I found that in my previous updates I used about 50 or so more runs than did Kevin in his measurement. This should account for much of the uncertainty difference we see. I have, now, removed those runs from my list for a more direct comparison. The results, here, still include the geometric trigger which will grow my statistical uncertainties relative to Kevin's. Additionally, I now examine the effect of binning in pseudorapidity. I use the same bins as for the Sivers measurement: |η| < 0.5 and 0.5 < |η| < 1. Now, the asymmetries are calculated fill-by-fill and the weighted averages are performed over fill, trigger, beam, and eta. This will add an additional increase to the over-all uncertainty, since I will lose a few events from splicing the data and requiring all 12 azimuthal bins be filled for each detector half and each spin state.

p_T > 9.9 GeV/c

The higher p_T jets are more sensitive to quark effects. Thus, one expects the largest Collins signal to come from the high-p_T jets. I have chose 9.9 to correlate with my definition of jet-p_T bin edges. This is also a slight departure from Kevin's analysis where he places the cut-off at the more nicely round number of 10 GeV/c.
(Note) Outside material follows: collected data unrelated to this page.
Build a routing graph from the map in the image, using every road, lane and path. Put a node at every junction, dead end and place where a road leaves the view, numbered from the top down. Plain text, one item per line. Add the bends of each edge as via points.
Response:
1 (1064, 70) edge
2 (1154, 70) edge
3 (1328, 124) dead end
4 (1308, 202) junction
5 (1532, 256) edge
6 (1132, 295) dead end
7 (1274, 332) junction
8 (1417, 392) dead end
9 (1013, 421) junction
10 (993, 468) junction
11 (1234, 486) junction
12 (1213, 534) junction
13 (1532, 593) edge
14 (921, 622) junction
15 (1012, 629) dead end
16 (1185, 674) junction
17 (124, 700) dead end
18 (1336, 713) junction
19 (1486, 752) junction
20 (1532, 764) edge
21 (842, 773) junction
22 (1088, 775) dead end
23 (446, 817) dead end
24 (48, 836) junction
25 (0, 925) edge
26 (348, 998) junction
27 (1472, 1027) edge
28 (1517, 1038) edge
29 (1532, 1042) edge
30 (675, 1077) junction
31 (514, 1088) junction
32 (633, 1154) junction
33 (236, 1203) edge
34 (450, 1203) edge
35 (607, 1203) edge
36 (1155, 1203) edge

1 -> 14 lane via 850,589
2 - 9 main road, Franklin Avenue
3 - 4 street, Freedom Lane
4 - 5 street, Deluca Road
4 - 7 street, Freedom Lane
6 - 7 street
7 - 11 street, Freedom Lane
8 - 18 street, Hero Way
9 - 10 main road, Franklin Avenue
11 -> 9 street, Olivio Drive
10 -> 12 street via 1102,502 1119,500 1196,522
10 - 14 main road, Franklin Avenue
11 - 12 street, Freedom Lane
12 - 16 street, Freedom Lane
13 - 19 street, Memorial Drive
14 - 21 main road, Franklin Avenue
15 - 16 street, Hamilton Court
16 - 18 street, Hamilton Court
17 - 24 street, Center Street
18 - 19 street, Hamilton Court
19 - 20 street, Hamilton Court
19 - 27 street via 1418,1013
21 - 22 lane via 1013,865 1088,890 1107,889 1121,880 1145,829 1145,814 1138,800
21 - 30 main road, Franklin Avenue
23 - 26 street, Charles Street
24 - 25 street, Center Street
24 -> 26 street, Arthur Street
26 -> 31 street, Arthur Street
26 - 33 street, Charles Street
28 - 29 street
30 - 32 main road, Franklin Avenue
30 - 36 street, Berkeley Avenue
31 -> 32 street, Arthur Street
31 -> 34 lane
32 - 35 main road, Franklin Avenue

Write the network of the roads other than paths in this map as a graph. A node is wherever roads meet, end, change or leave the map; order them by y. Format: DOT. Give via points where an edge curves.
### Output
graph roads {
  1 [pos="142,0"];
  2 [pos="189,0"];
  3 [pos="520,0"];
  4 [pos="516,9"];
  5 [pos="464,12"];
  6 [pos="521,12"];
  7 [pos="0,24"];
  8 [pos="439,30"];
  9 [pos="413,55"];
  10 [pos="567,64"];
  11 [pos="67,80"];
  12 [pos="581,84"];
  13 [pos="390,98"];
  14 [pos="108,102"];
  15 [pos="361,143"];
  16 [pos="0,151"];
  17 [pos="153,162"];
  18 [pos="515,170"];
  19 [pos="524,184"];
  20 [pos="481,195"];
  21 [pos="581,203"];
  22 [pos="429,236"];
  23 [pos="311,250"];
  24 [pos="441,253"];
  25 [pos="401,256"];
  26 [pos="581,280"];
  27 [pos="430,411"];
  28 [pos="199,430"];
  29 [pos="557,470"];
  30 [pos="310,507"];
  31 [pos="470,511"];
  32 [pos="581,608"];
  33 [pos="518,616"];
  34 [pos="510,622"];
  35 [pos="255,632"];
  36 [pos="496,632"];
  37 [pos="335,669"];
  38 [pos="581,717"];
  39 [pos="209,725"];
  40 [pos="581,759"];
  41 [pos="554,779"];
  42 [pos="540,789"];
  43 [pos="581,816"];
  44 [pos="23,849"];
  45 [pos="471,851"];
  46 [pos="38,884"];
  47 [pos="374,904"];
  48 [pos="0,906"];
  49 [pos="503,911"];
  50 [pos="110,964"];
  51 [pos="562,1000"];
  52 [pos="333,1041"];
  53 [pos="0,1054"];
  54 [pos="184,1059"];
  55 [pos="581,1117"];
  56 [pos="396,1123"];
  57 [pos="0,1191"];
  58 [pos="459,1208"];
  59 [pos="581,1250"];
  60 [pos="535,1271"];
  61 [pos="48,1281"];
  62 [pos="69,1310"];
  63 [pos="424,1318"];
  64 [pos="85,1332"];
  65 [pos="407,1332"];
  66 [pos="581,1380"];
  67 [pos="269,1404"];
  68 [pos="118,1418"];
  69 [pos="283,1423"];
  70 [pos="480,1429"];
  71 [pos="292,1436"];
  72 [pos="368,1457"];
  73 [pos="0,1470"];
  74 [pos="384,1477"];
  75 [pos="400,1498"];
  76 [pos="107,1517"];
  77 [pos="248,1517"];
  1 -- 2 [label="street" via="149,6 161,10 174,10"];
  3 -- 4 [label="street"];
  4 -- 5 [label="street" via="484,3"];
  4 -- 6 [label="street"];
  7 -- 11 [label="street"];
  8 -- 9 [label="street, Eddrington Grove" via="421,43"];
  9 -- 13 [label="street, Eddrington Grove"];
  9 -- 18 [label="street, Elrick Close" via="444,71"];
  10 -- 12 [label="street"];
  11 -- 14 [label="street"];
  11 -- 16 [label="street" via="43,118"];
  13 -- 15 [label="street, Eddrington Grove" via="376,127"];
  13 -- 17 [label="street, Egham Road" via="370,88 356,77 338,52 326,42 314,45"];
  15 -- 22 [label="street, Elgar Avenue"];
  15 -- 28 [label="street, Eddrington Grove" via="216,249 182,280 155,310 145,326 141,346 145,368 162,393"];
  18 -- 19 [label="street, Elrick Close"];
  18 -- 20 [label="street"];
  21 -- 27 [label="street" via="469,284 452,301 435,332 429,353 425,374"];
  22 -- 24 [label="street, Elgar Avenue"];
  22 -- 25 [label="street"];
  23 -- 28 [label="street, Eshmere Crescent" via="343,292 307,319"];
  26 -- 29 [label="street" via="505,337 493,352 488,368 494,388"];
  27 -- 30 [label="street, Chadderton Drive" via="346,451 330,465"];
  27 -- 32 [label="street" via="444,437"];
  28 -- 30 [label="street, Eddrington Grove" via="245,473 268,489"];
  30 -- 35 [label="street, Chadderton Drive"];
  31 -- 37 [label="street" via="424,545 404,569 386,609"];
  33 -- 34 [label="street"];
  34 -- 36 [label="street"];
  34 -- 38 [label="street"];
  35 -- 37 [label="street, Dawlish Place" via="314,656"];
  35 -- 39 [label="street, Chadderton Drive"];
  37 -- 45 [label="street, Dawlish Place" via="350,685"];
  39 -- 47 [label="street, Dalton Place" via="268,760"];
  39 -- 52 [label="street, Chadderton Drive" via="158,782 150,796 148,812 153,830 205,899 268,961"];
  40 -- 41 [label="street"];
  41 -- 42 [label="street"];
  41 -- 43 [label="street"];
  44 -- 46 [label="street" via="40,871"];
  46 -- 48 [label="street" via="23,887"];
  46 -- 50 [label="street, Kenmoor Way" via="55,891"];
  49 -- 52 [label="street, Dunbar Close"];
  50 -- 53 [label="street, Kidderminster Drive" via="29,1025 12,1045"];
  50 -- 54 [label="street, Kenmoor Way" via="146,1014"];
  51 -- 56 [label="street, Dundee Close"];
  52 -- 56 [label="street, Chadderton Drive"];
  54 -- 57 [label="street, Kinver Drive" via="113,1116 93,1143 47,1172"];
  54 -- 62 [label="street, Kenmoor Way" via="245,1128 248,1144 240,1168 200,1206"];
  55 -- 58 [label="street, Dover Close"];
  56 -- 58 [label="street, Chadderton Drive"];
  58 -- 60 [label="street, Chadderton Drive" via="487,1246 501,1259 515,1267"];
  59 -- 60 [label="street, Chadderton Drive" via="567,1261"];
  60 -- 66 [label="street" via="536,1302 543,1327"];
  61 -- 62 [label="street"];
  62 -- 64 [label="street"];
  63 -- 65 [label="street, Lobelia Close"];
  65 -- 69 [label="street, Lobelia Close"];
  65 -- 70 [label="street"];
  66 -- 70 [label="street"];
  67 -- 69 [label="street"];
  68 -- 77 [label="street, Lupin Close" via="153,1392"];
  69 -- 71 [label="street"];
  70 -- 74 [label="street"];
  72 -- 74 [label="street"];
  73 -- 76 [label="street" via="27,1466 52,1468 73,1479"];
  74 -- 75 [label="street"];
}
Figure 1: Total Range of Pseudorapidity

Figure 2: |η| < 0.5

Figure 3: 0.5 < |η| < 1

Table 1: π⁺

Table 2: π^-

The numbers for the full η range are very similar to those I had before. The linear fits are quite reasonable. The magnitudes are consistent for π⁺ and π^- with opposite charge-sign. The slopes are of 7.8σ and 7.1σ significance, respectively. For the η bins, the asymmetries are also consistent in magnitude with opposite sign between the two charge-states. For central pseudorapidity I find an asymmetry of 6.8σ and 6.9σ, respectively. There is a hint of increase in the z-dependence as one moves forward in η, but the statistical significance is quite small (< 1σ for π⁺ and 2.43σ for π^-). Similarly, when one integrates over all bins one finds hints--but nothing more--of an increase in the asymmetry as one moves forward in η (1.25σ for π⁺ and 1.18σ for π^-).

p_T < 9.9 GeV/c

While low-p_T jets are more sensitive to gluonic subprocesses we benefit from a tremendous amount of statistics. Additionally, they may be quite useful in comparison to the Run-11 results. Kevin has already posted low-p_T Collins asymmetries; and I, now, post my independent analysis.

Figure 4: |η| < 1

Figure 5: |η| < 0.5

Figure 6: 0.5 < |η| < 1

Table 3: π⁺

Table 4: π^-

Thus, for the full η range the charge-sign-dependence is still quite significant (3.5σ), however, the size of the effects and significance of the z-dependence is quite reduced relative to high-p_T jets. The integrated asymmetry returns a charge-sign-dependence of 2.76σ. The quality of the constant fit is also much better than in the high-p_T case. There are hints of an η-dependence, but nothing significant.

Summary

Figure 7

pT > 9.9 GeV/c	pT < 9.9 GeV/c

Anselm asked for a plot of the slopes as a function of η. In Fig. 7 I show the slope dependence on η. There does appear to be a fairly linear dependence on η which seems to scale with p_T. I'm bothered a bit by the high-η behavior, but perhaps it is not statistically significant. A double-check by Kevin will be quite useful, here.